Jane Herman has denim in her blood. An L.A. native, she’s been in the business since her teenage years, when she worked behind the jean bar at her dad’s store on Melrose. A longtime editor with a newsletter devoted to denim, Jane on Jeans, she is also the founder of brand the Only Jane, which counts as its signature shape the curvy-yet-straight Georgia jean. Below, as part of Bazaar's Jeans Queens denim guide, she delves into her denim philosophy.
On her approach to buying jeans: Don’t be afraid to go after what you love. I really believe that you should wear the jeans that make you feel like your natural self. Trends should never be first on your list. If you wear skinnies, go after skinnies. If you know that high-rises really work for you, does it matter that the trends are moving towards mid-rises again? Just wear what makes you feel good.

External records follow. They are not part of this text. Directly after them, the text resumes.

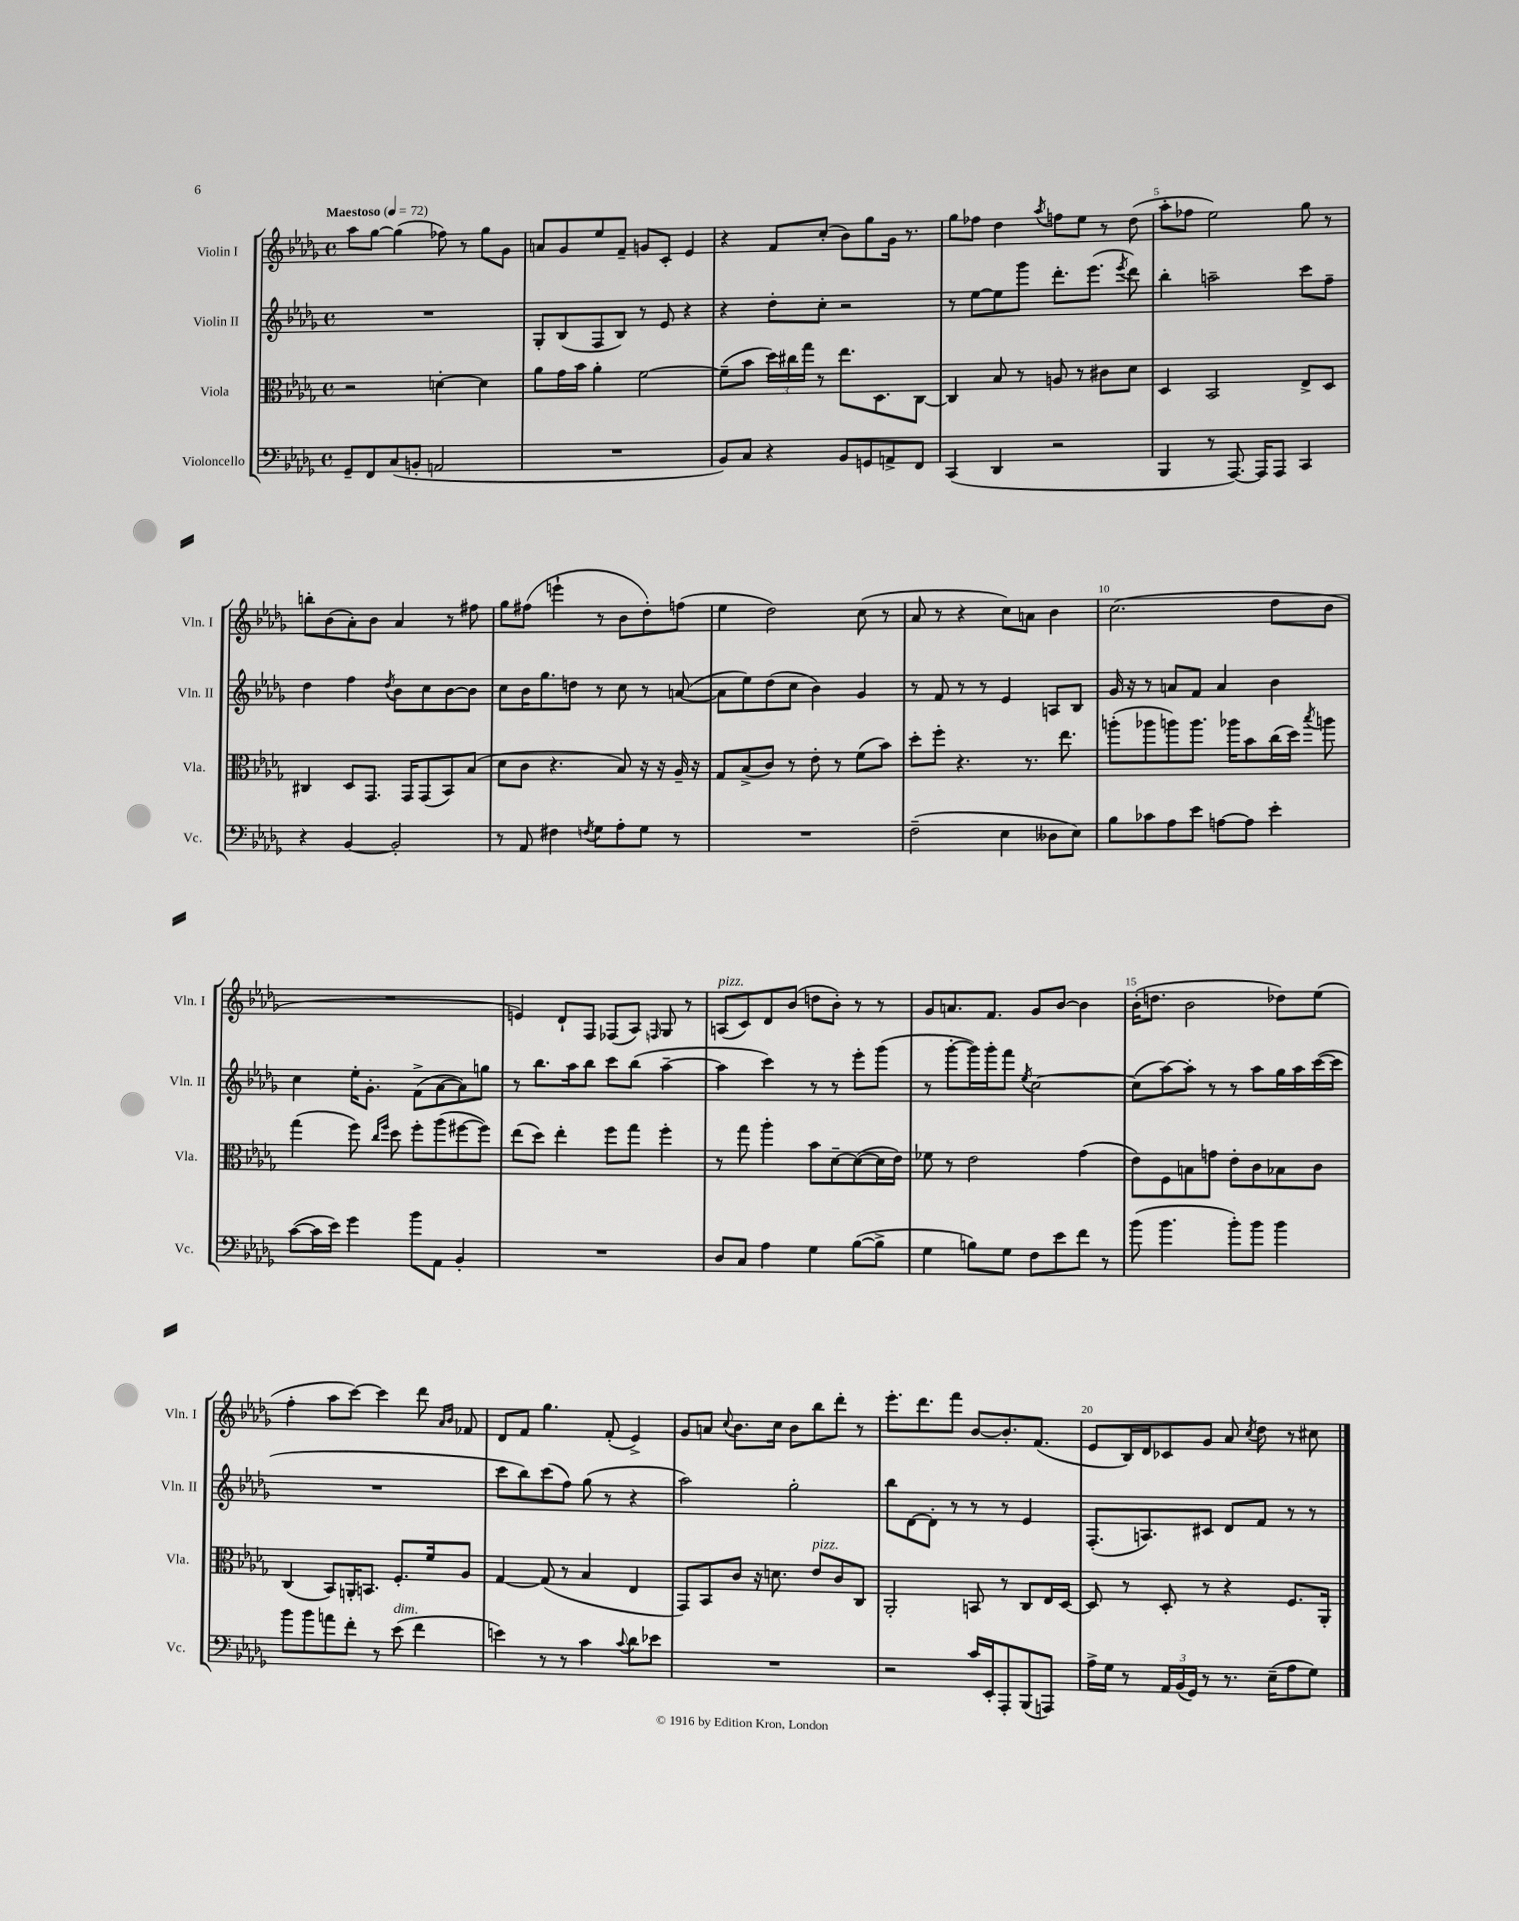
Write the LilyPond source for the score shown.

<<
\new StaffGroup <<
\new Staff = "s0" \with { instrumentName = "Violin I" shortInstrumentName = "Vln. I" } {
    \clef treble \key des \major \defaultTimeSignature \time 4/4 \tempo "Maestoso" 4 = 72
    \autoBeamOff aes''8[ ges''8]~ ges''4( fes''8) r8 ges''8[ ges'8] |
    a'8[ ges'8 ees''8 f'8]-- g'8[ c'8]-. ees'4 |
    r4 f'8[ c''8]-.( bes'8[) ges''8 ges'16] r8. |
    ges''8[ fes''8] des''4 \acciaccatura { aes''8 } f''8[ ees''8] r8 des''8( |
    aes''8[-. fes''8] ees''2) ges''8 r8 |
    b''8[-. bes'8( aes'8-.) bes'8] aes'4 r8 fis''8 |
    ges''8[ fis''8]( e'''4-! r8 bes'8[ des''8-.) f''8]( |
    ees''4 des''2) c''8( r8 |
    aes'8 r8 r4 c''8[) a'8] bes'4 |
    c''2.( des''8[ bes'8] |
    R1 |
    e'4) des'8[-! f8] fes8[( aes8]) \grace { f16 } ges8 r8 |
    a8[^\markup { \italic "pizz." }( c'8) des'8 bes'8]( d''8[ bes'8]-.) r8 r8 |
    ges'8[ a'8. f'8.] ges'8[ bes'8]~ bes'4 |
    bes'16[-.( d''8.] bes'2 des''8[) ees''8]( |
    f''4-. aes''8[ c'''8]~) c'''4 des'''8 \grace { aes'16[ bes'16] } fes'8 |
    des'8[ f'8] ges''4. f'8-.( ees'4->) |
    ges'8[ a'8] \appoggiatura { c''8 } bes'8.[ c''16] bes'8[ bes''8 des'''8]-. r8 |
    ees'''8.[-. des'''8. f'''8] bes'8[~ bes'8.-. f'8.]( |
    ees'8[ bes16) des'16 ces'8 ges'8] aes'8 \acciaccatura { c''8 } des''8 r8 cis''8 \bar "|." |
}
\new Staff = "s1" \with { instrumentName = "Violin II" shortInstrumentName = "Vln. II" } {
    \clef treble \key des \major \defaultTimeSignature \time 4/4
    \autoBeamOff R1 |
    ges8[-. bes8( f8 bes8]) r8 ees'8 r4 |
    r4 des''8[-. c''8]-. r2 |
    r8 ees''8[~ ees''8 ges'''8] des'''8.[-. ees'''8.]( \acciaccatura { ees'''8 } des'''8) |
    bes''4-. a''2-- c'''8[ f''8]-- |
    des''4 f''4 \acciaccatura { des''8 } bes'8[ c''8 bes'8~ bes'8] |
    c''8[ bes'16 ges''8. d''8] r8 c''8 r8 a'8~( |
    a'8[ ees''8) des''8( c''8] bes'4) ges'4 |
    r8 f'8 r8 r8 ees'4 a8[ bes8] |
    ges'16 r16 r8 a'8[ f'8] a'4 bes'4 |
    c''4 ees''16[-. ges'8.]-. f'8[->( aes'8~ aes'8) g''8] |
    r8 bes''8.[ aes''16 bes''8] c'''8[ bes''8]( aes''4~-- |
    aes''4 c'''4) r8 r8 ees'''8[-. ges'''8]( |
    r8 ges'''8[~-. ges'''16) ges'''16-. f'''8] \acciaccatura { ees''8 } c''2~ |
    c''8[( aes''8~) aes''8]-. r8 r8 aes''8[ ges''16 aes''16 c'''16~( c'''16] |
    R1 |
    c'''8[ bes''8) c'''8( f''8]) ges''8( r8 r4 |
    aes''2) ges''2-. |
    bes''8[ des'8~ des'8]-. r8 r8 r8 ees'4 |
    f8.[-.( a8.) cis'8] des'8[ f'8] r8 r8 \bar "|." |
}
\new Staff = "s2" \with { instrumentName = "Viola" shortInstrumentName = "Vla." } {
    \clef alto \key des \major \defaultTimeSignature \time 4/4
    \autoBeamOff r2 d'4~-. d'4 |
    aes'8[ ges'16 bes'16] aes'4-. f'2~ |
    f'8[--( bes'8] \tuplet 3/2 { des''16[) cis''16 ges''16] } r8 ees''8.[ des8. c8]~ |
    c4 bes8 r8 a8 r8 cis'8[ des'8] |
    des4 bes,2 ees8[-> des8] |
    cis4 des8[ ges,8.] ges,16[ ges,8( bes,8) bes8]( |
    des'8[ c'8] r4. bes8) r16 r16 aes16-- r16 |
    ges8[ bes8->( c'8]) r8 ees'8-. r8 f'8[( bes'8]) |
    des''8[-. f''8]-. r4. r8. ees''8. |
    a''8[-.( aes''8 a''8) a''8.] aes''16[ bes'8 c''16( des''16]) \acciaccatura { bes''8 } a''8 |
    ges''4( f''8) \grace { c''16[ f''16] } des''8 f''8[-. aes''8( fis''8~ fis''8]) |
    ees''8[( des''8]) ees''4-. f''8[ ges''8] f''4-. |
    r8 ges''8 aes''4-. bes'8[ des'8~-- des'8~( des'16 ees'16]) |
    fes'8 r8 ees'2 ges'4( |
    ees'8[) f8 b8 g'8] ees'8[-. c'8 bes8 c'8] |
    c4( bes,8[) a,16-. b,8.] f8.[-. f'16 aes8] |
    ges4~ ges8( r8 bes4 ees4 |
    ges,8[) bes,8 c'8] r16 d'8. ees'8[^\markup { \italic "pizz." } c'8 c8] |
    aes,2-. b,8 r8 c8[ ees16 des16]~ |
    des8 r8 des8-. r8 r4 f8.[ aes,16]-. \bar "|." |
}
\new Staff = "s3" \with { instrumentName = "Violoncello" shortInstrumentName = "Vc." } {
    \clef bass \key des \major \defaultTimeSignature \time 4/4
    \autoBeamOff ges,8[-- f,8 c8( b,8]-. a,2 |
    R1 |
    bes,8[) c8] r4 bes,8[ g,8 a,8-> f,8] |
    c,4( des,4 r2 |
    bes,,4 r8 aes,,8.~) aes,,16[ aes,,8] c,4 |
    r4 bes,4~ bes,2-. |
    r8 aes,8 fis4 \acciaccatura { f8 } ges8[ aes8-. ges8] r8 |
    R1 |
    f2--( ees4 deses8[ ees8]) |
    bes8[ ces'8 aes8 ees'8] a8[~ a8] ees'4-. |
    c'8[~( c'16 ees'16]) ges'4 bes'8[ aes,8] bes,4-. |
    R1 |
    des8[ c8] aes4 ges4 bes8[~( bes8]-> |
    ges4 b8[) ges8] f8[ ees'8 f'8] r8 |
    bes'8( bes'4. bes'8[-.) bes'8] bes'4 |
    bes'8[ bes'8 a'8 f'8]-. r8 ees'8^\markup { \italic "dim." }( f'4 |
    e'4) r8 r8 c'4 \appoggiatura { c'8 } des'8[ ees'8] |
    R1 |
    r2 c'16[ ees,16-. aes,,8-. bes,,8( a,,8]) |
    aes16[-> ges16] r8 \tuplet 3/2 { aes,16[ bes,16( ges,16]) } r8 r8. ees16[--( aes8 ges8]) \bar "|." |
}
>>
>>
\layout { \context { \Score \override BarNumber.break-visibility = ##(#f #t #t) barNumberVisibility = #(every-nth-bar-number-visible 5) } }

On the elements to look for: I’m sensitive to fabric, and I tend to like 100 percent cotton denim better than anything that has stretch. (Up to a 2 percent stretch is also fine.) If I’m shopping for vintage, I always look at the wash first, before the fit, because that is the one thing in a jean you cannot change.
On her favorite jeans: I think a straight leg is the most versatile fit, and I like jeans that are made locally in the USA. B Sides is made in NY; I love their jeans and their washes. I’m really into the Japanese selvedge column jeans from Levi’s right now, too. The Georgia jean that I designed has a bit of a curve, and from the front I wanted it to look straight, because I just love a straight leg. And of course it comes in a vintage wash (as well as an amazing salt color!).
On developing her signature Georgia style: I’m in my early 40s, I have two kids, and I live in Los Angeles. I wanted an ease, some room in my leg, especially around my thighs and hips. I need to be able to squat down and pick things up. I’m on the floor a lot, not just for my kids but for my work—you put clothes on the floor, you lay things down and you look at them, and then you get on your hands and knees and make adjustments. I wanted to mix the timelessness of the straight leg with a bit of the current trend towards baggier, looser, more relaxed fits.
Her go-to denim resources:
Jean Genie Vintage – Great place to buy vintage jeans online, curated by Meg Younger. She’s amazing—I write about her all the time on my Substack.
Junkyard Jeans – This place in Boise, Idaho, is run by Eric Schrader, the expert’s expert on vintage jeans. He knows more about vintage denim than anyone I’ve ever met.
Atelier Vintage – They sell vintage, customs, and Levi’s curated one-by-one.
The Future Past – Behind the incredible alterations and mending operations is Lindsey Hansen, based in San Francisco. Of course, it’s always better to go in person, but you can also ship her stuff. I would send your favorite pair of jeans and something you want altered, and then she can match.
Denim Doctors – Vintage store and repair shop, run by Zip Stevenson, who’s kind of a legend in L.A.